The origin of Codex Roorda is not clear. Probably they started making the book in 1480. Briquet dated the book on the basis of watermarks on 1495. Renewed paper research has now led to a date around 1504. Who has put the book together is unclear. The first owner was Karel van Roorda, mid-17th century grietman van Idaarderadeel and (also) member of the Provincial Executive. Because of his membership of a noble Frisian mainstream family, it is possible, but not certain, that the code was already family ownership for a century and a half.

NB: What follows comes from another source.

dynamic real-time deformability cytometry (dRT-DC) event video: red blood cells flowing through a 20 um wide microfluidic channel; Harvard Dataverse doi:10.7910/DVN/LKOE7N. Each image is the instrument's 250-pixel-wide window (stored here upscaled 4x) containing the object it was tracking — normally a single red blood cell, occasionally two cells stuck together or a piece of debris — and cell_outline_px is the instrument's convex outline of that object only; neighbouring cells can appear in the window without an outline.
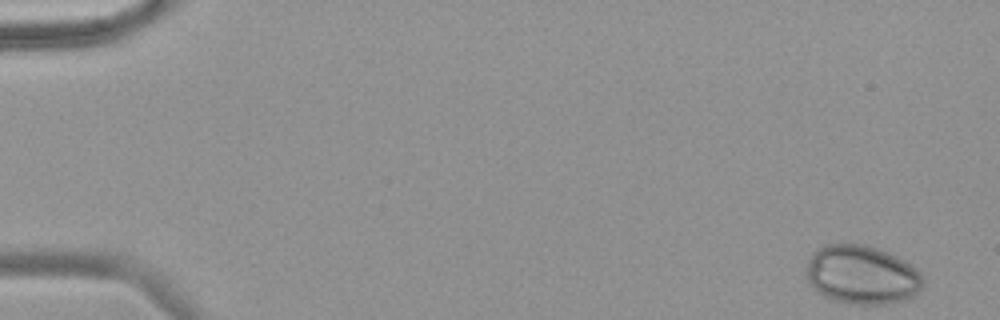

Karel van Roorda († 1670) has given (or sold) the codex to Simon Abbes Gabbema (1628 - 1688), Landshistorial writer of the province of Friesland. After the establishment of the central authority by Duke Albrecht of Saxony in 1498, the centuries of Frisian Freedom had come to an end, a period in which the Frisians did not recognize any authority, liege or countryman except the emperor. Until that time they were free to organize their own jurisprudence and based this on age-old starting points. It should be clear that a historian like Gabbema had more in the 17th century than a grietman like Van Roorda.
There is a gap in the history of the Codex Roorda from the moment Gabbema held it until the next owner, Petrus Wierdsma (1729-1811). It is possible that Rev. Johannes van der Waeijen, the successor of Gabbema, has taken over the book as part of Gabbema's professional legacy. According to the Leeuwarden city historian Wopke Eekhoff in a lecture for the Frisian Society in 1854, it is unlikely that Petrus Wierdsma inherited the book: his father was a doctor and Peter was a notary / lawyer. Eekhoff also knows that Peter Wierdsma has taken books and codices from the legacy of Werumeus, Halsema, Heringa and others, but whether the Codex Roorda was in between is not known.

Petrus Wierdsma studied and published about the old Frisian laws, and it is certain that he used the Codex Roorda, which he translated and compared with the legal texts from the codices Dousa and Emmius.

After his death, the widow and son of Wierdsma sold the most important part of his library in an auction. They still kept manuscripts, such as the Codex Roorda. In 1858 these were also sold. The Codex Roorda came into the possession of the German Germanist, lawyer and professor Karl Freiherr von Richthofen.